Recent discoveries by Neurologists have shown that there is a connection between our breathing and cognitive functions, i.e. conscious mental activities (such as thinking, understanding, learning, and remembering). When we are tensed, we often hear people suggesting us to “sit and take deep breath.” Slow and deep breathing oxygenates our body and mind which results in proper supply of oxygen to the mind. This calms down our nervous system and also slows down the heart rate which finally reduces feelings of anxiety and stress. So it is rightly said,
“When you own your breath, nobody can steal your peace.”
The LIMBIC SYSTEM OF THE BRAIN
Scientists have discovered through certain surveys that inhaling stimulates our brain. It was found that brain activity fluctuated with breathing. The part of the brain that responds to our breathing is the Limbic system. It was found that when we breathe, specifically through our nose, then these signals are received directly by our brain.
The Limbic system is a part of the brain that is associated mainly with emotions, memories and stimulations. The smell or fragrance that we feel through our nose has a close link with this system of the brain.
Also, Guru Bhagwan tells us that the rate of breathing directly controls the frequency of our thoughts; i.e. number of thoughts per second gets controlled. That is why, when we are stressed, we are asked to breathe deeply. If the breathing process will be slow, the number of thoughts will be lesser.
Two important parts of the Limbic system in this concern include Amygdala and Hippocampus.
Associated functions of Amygdala are-
- Emotion processing
- Fear processing
- Fight or flight response
- Reward processing
Amygdala is divided into two sections; left amygdala and right amygdala. Right amygdala is concerned with negative emotions, especially fear, anxiety and sadness while left amygdala is concerned with pleasant emotions like love, joy and happiness. Both parts of the amygdala have independent memory systems but work together and are extensively fed by the nasal breathing.
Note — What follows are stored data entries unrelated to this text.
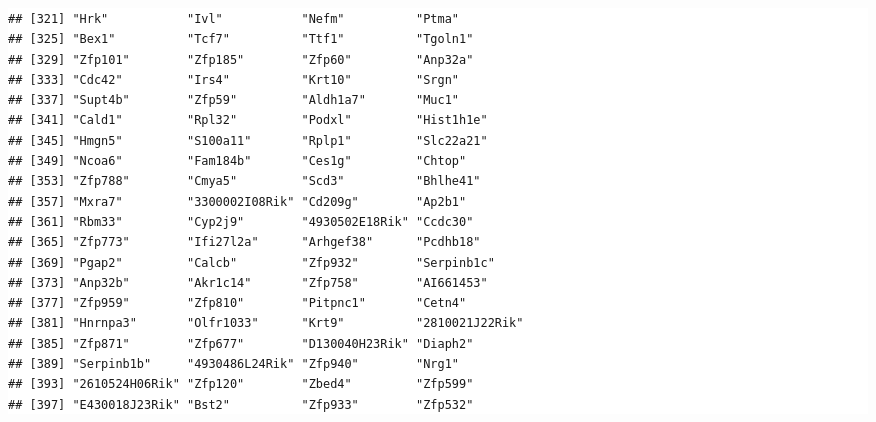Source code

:     ## [321] "Hrk"           "Ivl"           "Nefm"          "Ptma"         
    ## [325] "Bex1"          "Tcf7"          "Ttf1"          "Tgoln1"       
    ## [329] "Zfp101"        "Zfp185"        "Zfp60"         "Anp32a"       
    ## [333] "Cdc42"         "Irs4"          "Krt10"         "Srgn"         
    ## [337] "Supt4b"        "Zfp59"         "Aldh1a7"       "Muc1"         
    ## [341] "Cald1"         "Rpl32"         "Podxl"         "Hist1h1e"     
    ## [345] "Hmgn5"         "S100a11"       "Rplp1"         "Slc22a21"     
    ## [349] "Ncoa6"         "Fam184b"       "Ces1g"         "Chtop"        
    ## [353] "Zfp788"        "Cmya5"         "Scd3"          "Bhlhe41"      
    ## [357] "Mxra7"         "3300002I08Rik" "Cd209g"        "Ap2b1"        
    ## [361] "Rbm33"         "Cyp2j9"        "4930502E18Rik" "Ccdc30"       
    ## [365] "Zfp773"        "Ifi27l2a"      "Arhgef38"      "Pcdhb18"      
    ## [369] "Pgap2"         "Calcb"         "Zfp932"        "Serpinb1c"    
    ## [373] "Anp32b"        "Akr1c14"       "Zfp758"        "AI661453"     
    ## [377] "Zfp959"        "Zfp810"        "Pitpnc1"       "Cetn4"        
    ## [381] "Hnrnpa3"       "Olfr1033"      "Krt9"          "2810021J22Rik"
    ## [385] "Zfp871"        "Zfp677"        "D130040H23Rik" "Diaph2"       
    ## [389] "Serpinb1b"     "4930486L24Rik" "Zfp940"        "Nrg1"         
    ## [393] "2610524H06Rik" "Zfp120"        "Zbed4"         "Zfp599"       
    ## [397] "E430018J23Rik" "Bst2"          "Zfp933"        "Zfp532"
This part of the brain is responsible for making new memories. Also, it makes short term memory concrete for long term. It is found that people who practice deep breathing have a better and a strong memory, as their Hippocampus is relatively better activated.
Some major factors showing connection between brain and breathing
1. It is commonly observed that a particular type of smell reminds us of a happy event that happened once upon a time and to another person the same smell might be irritating. There are different reactions to the same smell. This is because everyone has different emotions and memories connected with the smell. This explains that smell; basically the inhaled air affected some part of the brain and encoded some imprints. This encoding is done on Amygdala.
Guru Bhagwan says, the highest positivity is God’s divine name. To welcome that positivity, it is great to start with trying to chant God’s name while consciously breathing. This is a sort of breath meditation which connects us with God and simultaneously purifies our mind.
2. Breath and brain work in circular manner. The air enters when we inhale; it takes a turn and comes out when we exhale.
The point where the incoming breath becomes outgoing breath, there is a point of vacuum or silence. It has been found that, at this point of vacuum, there is no thought in mind. In Spiritual context, we say that holding on to this vacuum is Meditation. Thus our breathing controls our brain activities to a great extent.
3. It is rightly said that “A battle against anything is a battle against your alignment.” When we are depressed or angry, we find that our breathing rate increases and as soon as we calm down, the breathing rate also slows down. This shows that the activities of brain are directly influenced by our breathing and vice versa.
Guru Bhagwan says, when you inhale, feel as if you are inhaling positivity, happiness, prosperity, and whatever good you wish to have. Also, while exhaling, feel that you are releasing all negativity, anger, jealousy and all other negative traits. This creates similar impulses in the brain. As we are 98% mental and only 2% physical, so altering the mental conditioning through the process of breathing will affect our physical health.
ACTIVITIES RELATED TO BREATHING
1. Guru Bhagwan says, when we breathe deeply, our mind becomes thoughtless and is not thinking this or that. So, to relax your mind, it is an instant remedy to sit and start doing deep breathing. This will activate the brain cells and we shall start feeling fresh.
2. When you feel stressed, it is just a few minutes breath exercise that will help you relax. Guru Bhagwan says, take deep breath, hold it for few seconds and then release it slowly. Just 10 rounds of this short exercise will calm down your mind.
3. When you feel sleepless, lie down comfortably on the bed, fold your knees and bloat your stomach with air, then slowly exhale the air. Remember exhalation should be done very slowly. Exhalation time should be double than the inhalation time.
Lost in sensory pleasures, we often tend to forget sitting with our own selves; sitting with ourselves refer to certain things that point towards the inner development.
The most basic and the major step to start with is to have deep breathing with a positive imagination. This positive imagination and proper breathing will lead our life towards a higher conscience.